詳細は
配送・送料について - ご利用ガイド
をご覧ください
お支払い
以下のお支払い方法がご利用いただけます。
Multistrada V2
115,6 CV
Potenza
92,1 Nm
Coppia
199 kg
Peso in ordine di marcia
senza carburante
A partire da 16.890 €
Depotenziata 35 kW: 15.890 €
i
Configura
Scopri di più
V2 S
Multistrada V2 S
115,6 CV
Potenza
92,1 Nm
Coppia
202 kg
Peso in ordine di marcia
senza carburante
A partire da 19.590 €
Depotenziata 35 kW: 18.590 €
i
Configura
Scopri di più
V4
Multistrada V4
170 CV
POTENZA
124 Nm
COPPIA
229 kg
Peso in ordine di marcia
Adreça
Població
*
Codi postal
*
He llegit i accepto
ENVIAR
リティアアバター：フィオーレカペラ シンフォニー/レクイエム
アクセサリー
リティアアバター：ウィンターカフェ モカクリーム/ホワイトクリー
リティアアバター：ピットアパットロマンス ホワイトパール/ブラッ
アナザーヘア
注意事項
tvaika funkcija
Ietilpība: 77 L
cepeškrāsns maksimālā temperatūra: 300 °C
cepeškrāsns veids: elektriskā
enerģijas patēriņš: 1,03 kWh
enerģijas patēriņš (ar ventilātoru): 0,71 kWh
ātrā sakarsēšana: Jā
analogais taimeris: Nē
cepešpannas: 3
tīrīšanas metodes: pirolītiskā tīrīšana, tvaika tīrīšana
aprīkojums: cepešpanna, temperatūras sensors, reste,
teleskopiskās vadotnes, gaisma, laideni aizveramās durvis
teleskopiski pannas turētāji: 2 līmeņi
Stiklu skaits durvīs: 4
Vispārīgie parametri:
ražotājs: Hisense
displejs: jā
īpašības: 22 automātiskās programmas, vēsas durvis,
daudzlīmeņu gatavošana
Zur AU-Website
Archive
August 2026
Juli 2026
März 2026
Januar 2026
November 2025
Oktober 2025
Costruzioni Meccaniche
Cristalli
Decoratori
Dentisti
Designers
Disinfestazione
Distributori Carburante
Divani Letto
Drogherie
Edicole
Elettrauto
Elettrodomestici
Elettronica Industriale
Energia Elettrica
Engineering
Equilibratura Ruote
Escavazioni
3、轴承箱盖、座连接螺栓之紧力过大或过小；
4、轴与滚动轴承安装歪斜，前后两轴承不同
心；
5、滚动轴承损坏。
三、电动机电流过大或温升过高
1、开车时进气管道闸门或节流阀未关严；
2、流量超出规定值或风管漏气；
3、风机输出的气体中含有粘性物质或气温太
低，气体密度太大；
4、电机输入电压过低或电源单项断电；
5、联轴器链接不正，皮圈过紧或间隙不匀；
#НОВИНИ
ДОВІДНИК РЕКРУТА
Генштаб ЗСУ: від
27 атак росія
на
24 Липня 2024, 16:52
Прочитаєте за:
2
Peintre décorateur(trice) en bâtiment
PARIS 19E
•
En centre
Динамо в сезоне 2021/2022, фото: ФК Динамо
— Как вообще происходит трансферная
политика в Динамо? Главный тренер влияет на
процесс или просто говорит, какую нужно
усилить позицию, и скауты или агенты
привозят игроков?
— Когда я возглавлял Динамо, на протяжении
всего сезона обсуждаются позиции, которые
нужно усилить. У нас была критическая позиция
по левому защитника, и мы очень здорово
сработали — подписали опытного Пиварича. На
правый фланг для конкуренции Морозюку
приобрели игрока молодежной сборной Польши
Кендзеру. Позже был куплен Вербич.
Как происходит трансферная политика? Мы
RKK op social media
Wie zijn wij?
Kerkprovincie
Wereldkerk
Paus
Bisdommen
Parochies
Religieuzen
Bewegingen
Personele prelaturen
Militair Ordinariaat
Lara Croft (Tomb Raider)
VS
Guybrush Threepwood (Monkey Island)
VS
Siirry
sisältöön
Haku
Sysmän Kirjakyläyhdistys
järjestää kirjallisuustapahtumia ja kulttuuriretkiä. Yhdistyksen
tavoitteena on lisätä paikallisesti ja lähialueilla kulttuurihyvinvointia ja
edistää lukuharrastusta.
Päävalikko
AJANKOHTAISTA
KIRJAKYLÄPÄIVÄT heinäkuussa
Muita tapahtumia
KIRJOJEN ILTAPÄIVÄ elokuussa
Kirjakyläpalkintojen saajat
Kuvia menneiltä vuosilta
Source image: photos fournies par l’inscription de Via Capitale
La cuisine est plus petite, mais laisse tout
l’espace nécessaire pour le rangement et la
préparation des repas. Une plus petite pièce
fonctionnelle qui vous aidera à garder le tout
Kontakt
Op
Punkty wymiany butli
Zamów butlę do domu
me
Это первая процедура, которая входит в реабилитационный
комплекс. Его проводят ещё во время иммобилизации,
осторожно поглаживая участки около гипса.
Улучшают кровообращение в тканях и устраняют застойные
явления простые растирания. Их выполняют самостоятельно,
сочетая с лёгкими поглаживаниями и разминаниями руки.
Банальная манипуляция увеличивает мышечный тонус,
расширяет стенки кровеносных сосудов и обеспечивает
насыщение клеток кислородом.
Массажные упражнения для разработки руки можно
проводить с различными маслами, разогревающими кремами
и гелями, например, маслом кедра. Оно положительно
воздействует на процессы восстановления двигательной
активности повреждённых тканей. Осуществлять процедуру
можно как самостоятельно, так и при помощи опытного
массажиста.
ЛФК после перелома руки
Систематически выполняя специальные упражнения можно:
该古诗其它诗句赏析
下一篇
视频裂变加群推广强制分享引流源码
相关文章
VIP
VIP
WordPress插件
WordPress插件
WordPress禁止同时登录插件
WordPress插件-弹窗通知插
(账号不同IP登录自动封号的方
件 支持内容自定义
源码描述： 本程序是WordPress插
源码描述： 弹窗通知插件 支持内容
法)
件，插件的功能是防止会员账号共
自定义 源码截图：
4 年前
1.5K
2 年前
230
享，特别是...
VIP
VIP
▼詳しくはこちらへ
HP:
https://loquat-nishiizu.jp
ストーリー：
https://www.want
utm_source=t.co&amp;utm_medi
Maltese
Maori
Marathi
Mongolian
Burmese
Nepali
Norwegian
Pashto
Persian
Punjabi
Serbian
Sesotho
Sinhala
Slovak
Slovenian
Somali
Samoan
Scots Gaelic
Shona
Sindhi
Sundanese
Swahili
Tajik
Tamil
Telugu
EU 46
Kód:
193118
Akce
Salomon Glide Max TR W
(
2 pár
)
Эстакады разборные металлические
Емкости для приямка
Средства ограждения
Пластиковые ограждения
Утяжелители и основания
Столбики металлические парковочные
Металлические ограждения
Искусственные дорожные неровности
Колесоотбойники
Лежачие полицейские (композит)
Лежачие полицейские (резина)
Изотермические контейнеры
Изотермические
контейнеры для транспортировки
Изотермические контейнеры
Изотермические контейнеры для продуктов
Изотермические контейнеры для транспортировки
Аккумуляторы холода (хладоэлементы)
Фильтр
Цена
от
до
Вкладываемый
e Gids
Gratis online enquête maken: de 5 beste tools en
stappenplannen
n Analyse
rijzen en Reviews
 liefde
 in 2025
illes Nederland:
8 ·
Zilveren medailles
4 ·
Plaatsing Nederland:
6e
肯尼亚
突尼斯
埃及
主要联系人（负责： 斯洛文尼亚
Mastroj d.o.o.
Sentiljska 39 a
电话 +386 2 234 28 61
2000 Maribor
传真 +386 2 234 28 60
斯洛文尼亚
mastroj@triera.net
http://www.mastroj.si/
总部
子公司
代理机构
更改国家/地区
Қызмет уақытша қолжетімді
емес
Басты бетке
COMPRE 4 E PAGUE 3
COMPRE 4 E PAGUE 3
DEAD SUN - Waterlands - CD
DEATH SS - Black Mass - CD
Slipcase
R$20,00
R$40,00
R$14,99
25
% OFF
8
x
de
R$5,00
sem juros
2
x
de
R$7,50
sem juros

WHAT YOU HAVE TO DO:
Quote every line from the first one through the line containing "enerģijas patēriņš: 1,03 kWh", both included, reproducing each character verbatim.

YOUR RESPONSE:
詳細は
配送・送料について - ご利用ガイド
をご覧ください
お支払い
以下のお支払い方法がご利用いただけます。
Multistrada V2
115,6 CV
Potenza
92,1 Nm
Coppia
199 kg
Peso in ordine di marcia
senza carburante
A partire da 16.890 €
Depotenziata 35 kW: 15.890 €
i
Configura
Scopri di più
V2 S
Multistrada V2 S
115,6 CV
Potenza
92,1 Nm
Coppia
202 kg
Peso in ordine di marcia
senza carburante
A partire da 19.590 €
Depotenziata 35 kW: 18.590 €
i
Configura
Scopri di più
V4
Multistrada V4
170 CV
POTENZA
124 Nm
COPPIA
229 kg
Peso in ordine di marcia
Adreça
Població
*
Codi postal
*
He llegit i accepto
ENVIAR
リティアアバター：フィオーレカペラ シンフォニー/レクイエム
アクセサリー
リティアアバター：ウィンターカフェ モカクリーム/ホワイトクリー
リティアアバター：ピットアパットロマンス ホワイトパール/ブラッ
アナザーヘア
注意事項
tvaika funkcija
Ietilpība: 77 L
cepeškrāsns maksimālā temperatūra: 300 °C
cepeškrāsns veids: elektriskā
enerģijas patēriņš: 1,03 kWh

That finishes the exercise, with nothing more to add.